Hylafax Mailing List Archives
|
[Date Prev][Date Next][Thread Prev][Thread Next]
[Date Index]
[Thread Index]
Re: fax2pdf ...
Hi everybody,
On Fri, 21 Apr 2000, David Woolley wrote:
> > * zlib compressed image data in the generated PDF output file
>
> Why? The images are already in an appropriate compressed format
> supported by PDF. If one wanted better compression, the only
> reasonable choice would be to go from group3 to group4 fax.
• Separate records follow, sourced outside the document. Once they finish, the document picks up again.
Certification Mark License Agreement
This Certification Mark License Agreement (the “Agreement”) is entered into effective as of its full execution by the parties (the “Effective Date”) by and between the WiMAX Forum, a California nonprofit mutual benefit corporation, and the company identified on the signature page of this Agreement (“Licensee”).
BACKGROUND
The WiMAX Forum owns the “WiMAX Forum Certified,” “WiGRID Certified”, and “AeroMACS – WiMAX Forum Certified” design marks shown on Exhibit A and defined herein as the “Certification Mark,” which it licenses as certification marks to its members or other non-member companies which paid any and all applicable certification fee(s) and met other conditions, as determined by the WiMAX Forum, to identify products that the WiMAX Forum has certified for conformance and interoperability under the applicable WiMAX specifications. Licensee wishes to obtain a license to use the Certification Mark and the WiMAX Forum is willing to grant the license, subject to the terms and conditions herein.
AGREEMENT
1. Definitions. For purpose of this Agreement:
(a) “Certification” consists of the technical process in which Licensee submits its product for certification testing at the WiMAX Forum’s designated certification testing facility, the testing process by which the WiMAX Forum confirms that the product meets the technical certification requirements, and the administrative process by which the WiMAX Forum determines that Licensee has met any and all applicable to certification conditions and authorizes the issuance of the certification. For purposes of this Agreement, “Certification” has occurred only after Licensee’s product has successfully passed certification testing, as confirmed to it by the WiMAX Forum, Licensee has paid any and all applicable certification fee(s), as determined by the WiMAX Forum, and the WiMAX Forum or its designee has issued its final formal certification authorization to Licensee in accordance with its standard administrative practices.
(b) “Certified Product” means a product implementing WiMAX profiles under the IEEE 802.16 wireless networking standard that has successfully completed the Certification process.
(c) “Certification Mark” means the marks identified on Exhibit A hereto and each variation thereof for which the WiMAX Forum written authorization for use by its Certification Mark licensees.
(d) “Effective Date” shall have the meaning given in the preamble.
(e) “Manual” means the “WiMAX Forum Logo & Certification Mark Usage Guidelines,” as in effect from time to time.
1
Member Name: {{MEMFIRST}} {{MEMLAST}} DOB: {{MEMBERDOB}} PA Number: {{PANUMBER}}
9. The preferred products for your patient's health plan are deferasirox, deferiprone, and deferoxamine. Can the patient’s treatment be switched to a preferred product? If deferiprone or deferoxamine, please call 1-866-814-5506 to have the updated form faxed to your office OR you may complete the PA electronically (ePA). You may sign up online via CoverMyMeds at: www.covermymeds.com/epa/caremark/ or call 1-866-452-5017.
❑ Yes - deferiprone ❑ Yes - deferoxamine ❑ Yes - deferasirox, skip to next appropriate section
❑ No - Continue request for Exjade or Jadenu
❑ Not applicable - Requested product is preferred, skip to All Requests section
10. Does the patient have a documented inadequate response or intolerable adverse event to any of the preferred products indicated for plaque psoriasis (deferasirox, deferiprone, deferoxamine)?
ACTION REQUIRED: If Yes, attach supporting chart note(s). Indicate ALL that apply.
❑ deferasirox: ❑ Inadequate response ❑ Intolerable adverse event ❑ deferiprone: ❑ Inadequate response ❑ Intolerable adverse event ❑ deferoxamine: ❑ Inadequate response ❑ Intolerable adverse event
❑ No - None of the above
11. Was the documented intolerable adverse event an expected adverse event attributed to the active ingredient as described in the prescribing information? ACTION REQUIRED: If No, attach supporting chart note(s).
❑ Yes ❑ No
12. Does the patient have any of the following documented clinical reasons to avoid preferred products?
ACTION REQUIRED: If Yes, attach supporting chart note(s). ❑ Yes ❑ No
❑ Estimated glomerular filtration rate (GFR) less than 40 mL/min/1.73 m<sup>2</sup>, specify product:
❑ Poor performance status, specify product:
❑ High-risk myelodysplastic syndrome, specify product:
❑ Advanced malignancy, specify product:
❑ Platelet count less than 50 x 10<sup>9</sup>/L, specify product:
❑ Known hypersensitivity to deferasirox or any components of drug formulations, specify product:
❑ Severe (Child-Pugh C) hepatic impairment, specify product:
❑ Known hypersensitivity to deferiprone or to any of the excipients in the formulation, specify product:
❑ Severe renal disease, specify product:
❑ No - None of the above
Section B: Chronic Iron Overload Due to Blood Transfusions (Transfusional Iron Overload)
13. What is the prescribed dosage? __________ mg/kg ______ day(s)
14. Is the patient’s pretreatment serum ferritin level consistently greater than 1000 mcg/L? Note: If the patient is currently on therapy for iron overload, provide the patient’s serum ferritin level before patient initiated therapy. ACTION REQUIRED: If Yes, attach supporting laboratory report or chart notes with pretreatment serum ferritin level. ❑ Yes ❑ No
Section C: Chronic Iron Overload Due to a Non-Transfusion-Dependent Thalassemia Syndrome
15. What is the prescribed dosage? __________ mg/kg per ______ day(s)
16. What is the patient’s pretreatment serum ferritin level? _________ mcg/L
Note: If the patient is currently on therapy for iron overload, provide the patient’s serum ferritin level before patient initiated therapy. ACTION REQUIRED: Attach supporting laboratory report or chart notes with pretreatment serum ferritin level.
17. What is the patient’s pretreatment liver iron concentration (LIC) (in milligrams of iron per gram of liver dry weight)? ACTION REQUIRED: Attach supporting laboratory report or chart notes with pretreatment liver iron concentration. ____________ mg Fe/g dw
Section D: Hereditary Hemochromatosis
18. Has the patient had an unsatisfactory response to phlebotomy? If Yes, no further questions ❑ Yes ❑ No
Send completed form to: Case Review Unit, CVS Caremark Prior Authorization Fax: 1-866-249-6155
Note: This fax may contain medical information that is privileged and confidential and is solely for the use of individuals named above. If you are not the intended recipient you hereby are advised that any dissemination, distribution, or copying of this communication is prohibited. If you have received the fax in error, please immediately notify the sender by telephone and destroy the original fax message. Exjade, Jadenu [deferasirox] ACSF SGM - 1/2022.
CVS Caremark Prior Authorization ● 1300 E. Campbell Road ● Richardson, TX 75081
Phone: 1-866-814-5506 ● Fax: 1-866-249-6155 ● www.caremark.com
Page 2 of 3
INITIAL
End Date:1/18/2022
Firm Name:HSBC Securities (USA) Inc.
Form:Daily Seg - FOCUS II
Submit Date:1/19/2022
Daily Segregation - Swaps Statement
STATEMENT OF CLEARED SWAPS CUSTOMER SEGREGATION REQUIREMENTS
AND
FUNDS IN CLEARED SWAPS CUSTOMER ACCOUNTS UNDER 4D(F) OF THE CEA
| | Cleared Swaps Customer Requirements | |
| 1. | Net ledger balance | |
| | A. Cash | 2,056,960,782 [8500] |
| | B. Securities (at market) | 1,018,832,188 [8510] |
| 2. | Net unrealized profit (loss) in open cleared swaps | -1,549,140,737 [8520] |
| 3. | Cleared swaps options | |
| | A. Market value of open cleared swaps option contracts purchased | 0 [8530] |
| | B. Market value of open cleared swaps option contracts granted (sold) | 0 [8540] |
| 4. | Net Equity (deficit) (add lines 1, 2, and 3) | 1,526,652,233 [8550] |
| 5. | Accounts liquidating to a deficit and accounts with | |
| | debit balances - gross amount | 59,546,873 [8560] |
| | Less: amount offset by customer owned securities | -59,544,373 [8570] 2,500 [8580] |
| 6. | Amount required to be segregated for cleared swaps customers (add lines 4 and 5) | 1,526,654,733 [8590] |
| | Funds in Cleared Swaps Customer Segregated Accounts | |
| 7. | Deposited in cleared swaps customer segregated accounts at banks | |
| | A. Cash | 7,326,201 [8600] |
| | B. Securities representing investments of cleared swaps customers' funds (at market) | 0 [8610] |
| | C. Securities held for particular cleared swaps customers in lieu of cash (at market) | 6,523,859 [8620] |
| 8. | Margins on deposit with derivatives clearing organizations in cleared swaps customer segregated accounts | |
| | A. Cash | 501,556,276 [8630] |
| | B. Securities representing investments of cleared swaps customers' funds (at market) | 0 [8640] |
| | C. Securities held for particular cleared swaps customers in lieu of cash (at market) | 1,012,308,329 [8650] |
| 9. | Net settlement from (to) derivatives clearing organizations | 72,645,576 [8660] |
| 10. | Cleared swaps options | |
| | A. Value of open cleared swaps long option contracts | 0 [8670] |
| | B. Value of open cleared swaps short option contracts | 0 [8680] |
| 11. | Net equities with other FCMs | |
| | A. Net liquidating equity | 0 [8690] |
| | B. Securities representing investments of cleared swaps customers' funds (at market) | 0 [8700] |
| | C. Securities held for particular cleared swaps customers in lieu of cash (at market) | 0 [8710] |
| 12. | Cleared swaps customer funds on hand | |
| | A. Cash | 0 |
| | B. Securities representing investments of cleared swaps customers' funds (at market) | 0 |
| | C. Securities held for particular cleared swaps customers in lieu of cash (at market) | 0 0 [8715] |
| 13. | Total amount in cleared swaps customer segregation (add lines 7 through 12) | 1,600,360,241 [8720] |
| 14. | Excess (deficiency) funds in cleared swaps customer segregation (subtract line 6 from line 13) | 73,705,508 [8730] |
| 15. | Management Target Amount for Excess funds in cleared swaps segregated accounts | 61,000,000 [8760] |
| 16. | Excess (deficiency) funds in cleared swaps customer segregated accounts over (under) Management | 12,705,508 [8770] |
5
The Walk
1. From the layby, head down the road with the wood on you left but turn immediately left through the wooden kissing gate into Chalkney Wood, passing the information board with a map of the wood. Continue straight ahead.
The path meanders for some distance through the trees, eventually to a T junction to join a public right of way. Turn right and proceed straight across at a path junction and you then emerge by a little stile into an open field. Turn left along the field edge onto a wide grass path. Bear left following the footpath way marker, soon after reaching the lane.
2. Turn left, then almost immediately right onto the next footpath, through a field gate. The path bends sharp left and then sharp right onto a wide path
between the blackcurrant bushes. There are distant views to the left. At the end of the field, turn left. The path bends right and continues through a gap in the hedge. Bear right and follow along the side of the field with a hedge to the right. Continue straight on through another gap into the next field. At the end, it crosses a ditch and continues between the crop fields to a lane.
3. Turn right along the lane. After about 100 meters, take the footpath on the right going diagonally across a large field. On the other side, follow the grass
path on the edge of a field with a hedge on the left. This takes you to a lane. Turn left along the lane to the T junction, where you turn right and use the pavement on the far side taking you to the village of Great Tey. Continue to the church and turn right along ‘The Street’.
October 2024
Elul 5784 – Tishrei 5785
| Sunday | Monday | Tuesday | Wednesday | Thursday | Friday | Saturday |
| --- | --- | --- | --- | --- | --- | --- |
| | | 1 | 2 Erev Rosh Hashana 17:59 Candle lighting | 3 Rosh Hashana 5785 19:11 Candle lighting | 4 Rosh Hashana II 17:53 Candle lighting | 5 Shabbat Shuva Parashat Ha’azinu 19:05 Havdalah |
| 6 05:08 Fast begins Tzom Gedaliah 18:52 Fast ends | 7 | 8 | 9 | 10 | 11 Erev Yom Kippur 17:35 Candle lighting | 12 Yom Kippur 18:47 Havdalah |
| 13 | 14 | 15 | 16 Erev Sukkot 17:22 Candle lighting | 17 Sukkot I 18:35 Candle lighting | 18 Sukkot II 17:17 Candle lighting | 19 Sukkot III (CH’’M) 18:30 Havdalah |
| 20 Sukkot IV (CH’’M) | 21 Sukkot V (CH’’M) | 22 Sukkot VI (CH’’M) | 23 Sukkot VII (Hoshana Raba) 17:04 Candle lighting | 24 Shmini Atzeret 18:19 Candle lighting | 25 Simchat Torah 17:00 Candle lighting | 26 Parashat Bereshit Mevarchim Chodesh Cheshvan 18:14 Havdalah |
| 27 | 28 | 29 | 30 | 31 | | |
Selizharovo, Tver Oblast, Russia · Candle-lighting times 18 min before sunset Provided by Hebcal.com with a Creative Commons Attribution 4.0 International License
> Fax encoding should even be supported by Acrobat 2.
>
I thought about it as well, but the answer is quite simple:
Because it was the simplest thing to do. libtiff decompresses the image it
reads and it allows to hook into the function it uses to store pixels when
it reads a tiff file. I simply replaced it with a function that stores the
1bpp data coming from the tiff as 1bpp. The result is an uncompressed tiff
file. A single fax page thus needs around 250kB of Memory. Temporarily the
tools allocates about the same amount of memory for the compression. After
compression it just outputs the file and frees the allocated memory.
The choice of the compression algorithm mostly had to do with:
* ease of programming (zlib is VERY easy to use)
* accessibility of documentation.
* pure coincidence.
* I wanted this thing quickly.
I agree that it would be simpler to just copy the tiff images to the pdf,
but that would have required a lot more work (how to access the data from
the tiff?) The libtiff framework just works well for me.
Having said this, I would like to know how much work it would be to
implement just this. I also think that this approach would speed up the
conversion a lot. Currently the tool converts a 17 page fax of about 540kB
size to PDF within 10 seconds on my 166MHz Pentium linux machine. [ not
the fastest thing in the world, but some of my customers have 233MHz
machines, where the thing should be a little bit faster. ]
I also would like to say that I wrote this little tool, because my
experiments with other alternatives were not very promising:
* tiff -> ps | ghostscript -> pdf
seemed too complicated (not DOING it, but the concept) and too slow.
* tiff -> pdf using ImageMagick
ImageMagick is a very resource intensive tool. It needed up to 80MB to
just convert one page.
* tiff -> pdf using other tools
The available tools were either commercial (I didn't want to pay
around USD 500 to just license such a tool), or did not work for faxes.
BTW, I have stomped out a tiny bug, that caused Acrobat Reader to complain
about the PDF being corrupted. (The very last line of the PDF must be
%%EOF, but the tool generated a %EOF only, as a % introduces a comment in
PDF, this shouldn't really hurt, but a PDF viewer presumably uses this
tag, just like postscript viewers use the PS Document structuring
convention). Another improvement is the proper generation of the cross
reference table.
If anybody is interested, I can send him/her the new version.
peter